Edit the material below by replacing every "Root Cause" with "Underlying Cause", changing nothing else.

> **Record excerpts**:
********

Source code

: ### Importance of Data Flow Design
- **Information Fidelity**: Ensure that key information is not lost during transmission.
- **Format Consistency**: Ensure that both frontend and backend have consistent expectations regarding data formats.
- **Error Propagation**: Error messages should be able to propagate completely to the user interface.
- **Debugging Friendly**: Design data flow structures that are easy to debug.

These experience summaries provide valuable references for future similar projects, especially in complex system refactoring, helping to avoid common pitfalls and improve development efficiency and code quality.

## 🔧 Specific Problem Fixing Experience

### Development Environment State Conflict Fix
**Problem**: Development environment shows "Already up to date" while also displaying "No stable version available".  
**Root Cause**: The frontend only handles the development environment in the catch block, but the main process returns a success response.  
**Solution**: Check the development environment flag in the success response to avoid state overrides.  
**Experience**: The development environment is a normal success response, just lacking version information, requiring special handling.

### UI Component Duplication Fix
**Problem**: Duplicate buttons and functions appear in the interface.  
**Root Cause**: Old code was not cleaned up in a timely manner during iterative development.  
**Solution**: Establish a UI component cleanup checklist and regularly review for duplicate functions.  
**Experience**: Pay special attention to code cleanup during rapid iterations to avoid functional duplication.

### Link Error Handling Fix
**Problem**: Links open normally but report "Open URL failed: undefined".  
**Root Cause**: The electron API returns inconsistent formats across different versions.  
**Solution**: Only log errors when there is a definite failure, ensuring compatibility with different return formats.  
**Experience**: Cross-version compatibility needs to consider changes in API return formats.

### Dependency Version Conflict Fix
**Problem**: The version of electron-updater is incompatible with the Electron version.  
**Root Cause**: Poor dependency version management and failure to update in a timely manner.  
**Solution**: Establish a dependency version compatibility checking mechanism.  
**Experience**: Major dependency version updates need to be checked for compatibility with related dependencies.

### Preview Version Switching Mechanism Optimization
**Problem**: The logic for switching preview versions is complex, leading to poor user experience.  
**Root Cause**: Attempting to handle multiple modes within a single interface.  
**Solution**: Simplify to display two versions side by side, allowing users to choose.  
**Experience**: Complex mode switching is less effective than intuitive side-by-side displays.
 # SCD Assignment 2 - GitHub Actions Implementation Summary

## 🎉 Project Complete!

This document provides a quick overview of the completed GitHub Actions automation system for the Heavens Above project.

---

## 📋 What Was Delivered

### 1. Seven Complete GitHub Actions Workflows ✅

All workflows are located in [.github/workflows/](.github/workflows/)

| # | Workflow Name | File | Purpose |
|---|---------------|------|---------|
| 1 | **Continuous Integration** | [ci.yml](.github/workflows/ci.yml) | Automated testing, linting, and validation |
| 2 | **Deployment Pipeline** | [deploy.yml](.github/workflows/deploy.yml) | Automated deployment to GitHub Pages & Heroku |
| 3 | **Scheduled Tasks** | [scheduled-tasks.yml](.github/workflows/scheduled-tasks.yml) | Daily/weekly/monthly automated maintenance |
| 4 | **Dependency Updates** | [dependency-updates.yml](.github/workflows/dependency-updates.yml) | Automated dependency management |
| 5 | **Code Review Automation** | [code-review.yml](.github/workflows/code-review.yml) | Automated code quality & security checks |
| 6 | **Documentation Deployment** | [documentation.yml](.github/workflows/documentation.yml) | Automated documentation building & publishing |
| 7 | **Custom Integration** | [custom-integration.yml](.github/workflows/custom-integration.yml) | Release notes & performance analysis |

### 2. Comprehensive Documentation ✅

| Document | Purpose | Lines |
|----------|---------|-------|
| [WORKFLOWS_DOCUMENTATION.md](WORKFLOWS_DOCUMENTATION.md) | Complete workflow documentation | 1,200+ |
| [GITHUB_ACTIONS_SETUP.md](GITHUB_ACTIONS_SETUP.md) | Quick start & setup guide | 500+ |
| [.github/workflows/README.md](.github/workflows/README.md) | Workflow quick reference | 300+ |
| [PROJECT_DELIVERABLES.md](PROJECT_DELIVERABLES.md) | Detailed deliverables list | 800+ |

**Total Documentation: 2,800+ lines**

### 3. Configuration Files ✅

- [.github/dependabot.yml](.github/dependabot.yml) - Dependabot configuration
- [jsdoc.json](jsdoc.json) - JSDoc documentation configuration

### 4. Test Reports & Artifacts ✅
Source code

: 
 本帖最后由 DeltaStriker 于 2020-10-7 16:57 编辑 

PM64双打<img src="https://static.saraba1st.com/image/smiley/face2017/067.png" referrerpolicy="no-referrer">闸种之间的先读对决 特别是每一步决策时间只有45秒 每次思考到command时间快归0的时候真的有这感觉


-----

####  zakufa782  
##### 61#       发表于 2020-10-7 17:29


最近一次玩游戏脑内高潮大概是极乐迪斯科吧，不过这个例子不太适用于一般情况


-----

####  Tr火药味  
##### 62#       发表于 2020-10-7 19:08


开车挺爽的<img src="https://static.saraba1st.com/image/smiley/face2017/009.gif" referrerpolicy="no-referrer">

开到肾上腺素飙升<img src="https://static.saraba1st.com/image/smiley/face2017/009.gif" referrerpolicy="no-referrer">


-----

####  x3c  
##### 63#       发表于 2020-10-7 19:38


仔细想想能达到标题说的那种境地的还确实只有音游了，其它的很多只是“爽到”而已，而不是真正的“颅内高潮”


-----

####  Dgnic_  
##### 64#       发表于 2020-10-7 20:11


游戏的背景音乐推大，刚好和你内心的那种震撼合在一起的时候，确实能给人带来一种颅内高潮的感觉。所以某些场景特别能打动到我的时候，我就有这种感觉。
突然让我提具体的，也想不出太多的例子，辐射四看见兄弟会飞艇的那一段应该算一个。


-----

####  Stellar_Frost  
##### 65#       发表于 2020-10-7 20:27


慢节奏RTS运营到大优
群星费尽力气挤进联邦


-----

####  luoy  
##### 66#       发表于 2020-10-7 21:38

********

> **Task answer**:
Source code

: ### Importance of Data Flow Design
- **Information Fidelity**: Ensure that key information is not lost during transmission.
- **Format Consistency**: Ensure that both frontend and backend have consistent expectations regarding data formats.
- **Error Propagation**: Error messages should be able to propagate completely to the user interface.
- **Debugging Friendly**: Design data flow structures that are easy to debug.

These experience summaries provide valuable references for future similar projects, especially in complex system refactoring, helping to avoid common pitfalls and improve development efficiency and code quality.

## 🔧 Specific Problem Fixing Experience

### Development Environment State Conflict Fix
**Problem**: Development environment shows "Already up to date" while also displaying "No stable version available".  
**Underlying Cause**: The frontend only handles the development environment in the catch block, but the main process returns a success response.  
**Solution**: Check the development environment flag in the success response to avoid state overrides.  
**Experience**: The development environment is a normal success response, just lacking version information, requiring special handling.

### UI Component Duplication Fix
**Problem**: Duplicate buttons and functions appear in the interface.  
**Underlying Cause**: Old code was not cleaned up in a timely manner during iterative development.  
**Solution**: Establish a UI component cleanup checklist and regularly review for duplicate functions.  
**Experience**: Pay special attention to code cleanup during rapid iterations to avoid functional duplication.

### Link Error Handling Fix
**Problem**: Links open normally but report "Open URL failed: undefined".  
**Underlying Cause**: The electron API returns inconsistent formats across different versions.  
**Solution**: Only log errors when there is a definite failure, ensuring compatibility with different return formats.  
**Experience**: Cross-version compatibility needs to consider changes in API return formats.

### Dependency Version Conflict Fix
**Problem**: The version of electron-updater is incompatible with the Electron version.  
**Underlying Cause**: Poor dependency version management and failure to update in a timely manner.  
**Solution**: Establish a dependency version compatibility checking mechanism.  
**Experience**: Major dependency version updates need to be checked for compatibility with related dependencies.

### Preview Version Switching Mechanism Optimization
**Problem**: The logic for switching preview versions is complex, leading to poor user experience.  
**Underlying Cause**: Attempting to handle multiple modes within a single interface.  
**Solution**: Simplify to display two versions side by side, allowing users to choose.  
**Experience**: Complex mode switching is less effective than intuitive side-by-side displays.
 # SCD Assignment 2 - GitHub Actions Implementation Summary

## 🎉 Project Complete!

This document provides a quick overview of the completed GitHub Actions automation system for the Heavens Above project.

---

## 📋 What Was Delivered

### 1. Seven Complete GitHub Actions Workflows ✅

All workflows are located in [.github/workflows/](.github/workflows/)

| # | Workflow Name | File | Purpose |
|---|---------------|------|---------|
| 1 | **Continuous Integration** | [ci.yml](.github/workflows/ci.yml) | Automated testing, linting, and validation |
| 2 | **Deployment Pipeline** | [deploy.yml](.github/workflows/deploy.yml) | Automated deployment to GitHub Pages & Heroku |
| 3 | **Scheduled Tasks** | [scheduled-tasks.yml](.github/workflows/scheduled-tasks.yml) | Daily/weekly/monthly automated maintenance |
| 4 | **Dependency Updates** | [dependency-updates.yml](.github/workflows/dependency-updates.yml) | Automated dependency management |
| 5 | **Code Review Automation** | [code-review.yml](.github/workflows/code-review.yml) | Automated code quality & security checks |
| 6 | **Documentation Deployment** | [documentation.yml](.github/workflows/documentation.yml) | Automated documentation building & publishing |
| 7 | **Custom Integration** | [custom-integration.yml](.github/workflows/custom-integration.yml) | Release notes & performance analysis |

### 2. Comprehensive Documentation ✅

| Document | Purpose | Lines |
|----------|---------|-------|
| [WORKFLOWS_DOCUMENTATION.md](WORKFLOWS_DOCUMENTATION.md) | Complete workflow documentation | 1,200+ |
| [GITHUB_ACTIONS_SETUP.md](GITHUB_ACTIONS_SETUP.md) | Quick start & setup guide | 500+ |
| [.github/workflows/README.md](.github/workflows/README.md) | Workflow quick reference | 300+ |
| [PROJECT_DELIVERABLES.md](PROJECT_DELIVERABLES.md) | Detailed deliverables list | 800+ |

**Total Documentation: 2,800+ lines**

### 3. Configuration Files ✅

- [.github/dependabot.yml](.github/dependabot.yml) - Dependabot configuration
- [jsdoc.json](jsdoc.json) - JSDoc documentation configuration

### 4. Test Reports & Artifacts ✅
Source code

: 
 本帖最后由 DeltaStriker 于 2020-10-7 16:57 编辑 

PM64双打<img src="https://static.saraba1st.com/image/smiley/face2017/067.png" referrerpolicy="no-referrer">闸种之间的先读对决 特别是每一步决策时间只有45秒 每次思考到command时间快归0的时候真的有这感觉


-----

####  zakufa782  
##### 61#       发表于 2020-10-7 17:29


最近一次玩游戏脑内高潮大概是极乐迪斯科吧，不过这个例子不太适用于一般情况


-----

####  Tr火药味  
##### 62#       发表于 2020-10-7 19:08


开车挺爽的<img src="https://static.saraba1st.com/image/smiley/face2017/009.gif" referrerpolicy="no-referrer">

开到肾上腺素飙升<img src="https://static.saraba1st.com/image/smiley/face2017/009.gif" referrerpolicy="no-referrer">


-----

####  x3c  
##### 63#       发表于 2020-10-7 19:38


仔细想想能达到标题说的那种境地的还确实只有音游了，其它的很多只是“爽到”而已，而不是真正的“颅内高潮”


-----

####  Dgnic_  
##### 64#       发表于 2020-10-7 20:11


游戏的背景音乐推大，刚好和你内心的那种震撼合在一起的时候，确实能给人带来一种颅内高潮的感觉。所以某些场景特别能打动到我的时候，我就有这种感觉。
突然让我提具体的，也想不出太多的例子，辐射四看见兄弟会飞艇的那一段应该算一个。


-----

####  Stellar_Frost  
##### 65#       发表于 2020-10-7 20:27


慢节奏RTS运营到大优
群星费尽力气挤进联邦


-----

####  luoy  
##### 66#       发表于 2020-10-7 21:38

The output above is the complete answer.